Hughes noted that “Eastern DRC has known conflict for several generations, having been particularly badly impacted by violence since the mid-1990s and early 2000s.” He said there are currently over 130 armed groups in just North Kivu and South Kivu provinces, fighting for a number of different reasons.

In addition to the fragile security environment, Hughes told Crux local beliefs or rumors concerning the origins of the Ebola disease are among the barriers to convincing people to go to hospitals and health centers.

“Involving local leaders and local communities themselves in communication efforts to promote behavior change is one of the most effective ways of reducing exposure to and transmission of Ebola. It is also the most effective way of dispelling myths that have been driving transmission. CRS and Caritas Goma are engaging with religious and opinion leaders to lead this effort,” he told Crux.

He praised the commitment of health workers, risking their lives to save others.

“Dedicated teams of Congolese health workers, supported by international organizations, trace dozens of contacts of Ebola-infected patients every day, often in difficult terrain and occasionally in areas affected by conflict,” he said.

“These contacts – and contacts of contacts – have to be kept under surveillance for three weeks, the time it takes to show symptoms. If contacts are able to be effectively surveilled and receive the vaccination early enough, the spread of the disease can be limited,” Hughes continued.

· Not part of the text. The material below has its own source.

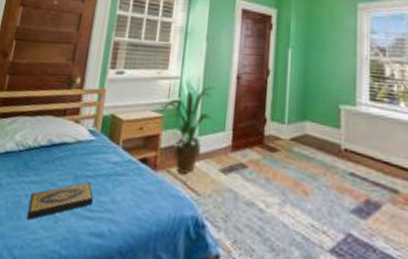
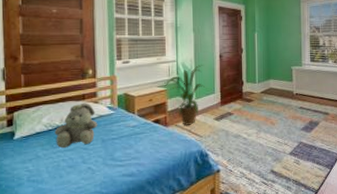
teddy bear: none [23,120,74,179] -> present [54,103,98,148]
hardback book: present [27,182,93,220] -> none [67,142,121,176]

“But for those who choose not to report symptoms, and become symptomatic at home or in their communities, they risk exposing others to the disease. At which point, the contact-tracing teams have to begin identifying contacts afresh from the new case. Meanwhile, infected patients are isolated and treated in health centers and dedicated treatment centers, exposing health workers to risks of transmission,” he told Crux.

Meanwhile, Bishop Willy Ngumbi Ngengele of Goma, in the east of the Democratic Republic of the Congo, has welcomed the news a second vaccine will be made available in the region.

“We are jubilant at the marvels of medical science in finding a vaccine to cure this deadly disease,” the bishop said.

However, he warned that without trust in healthcare workers, the vaccination campaign will fail.

“A cure brings no hope if fearful people have no trust in the health teams administering the drug. Without such work by the faith communities who have the trust of the local population, hundreds if not thousands more people will die of Ebola, and the disease could spread out of control,” the bishop said.

Ngumbi Ngengele said the Church can play a key role in building that trust, noting that the failure to involve the Church from the outset had resulted in people attacking response teams and even the burning of Ebola treatment centers.

“We can play an essential role as faith leaders, in stemming the spread of this appalling disease,” the bishop said.

This report incorporates material from the Associated Press.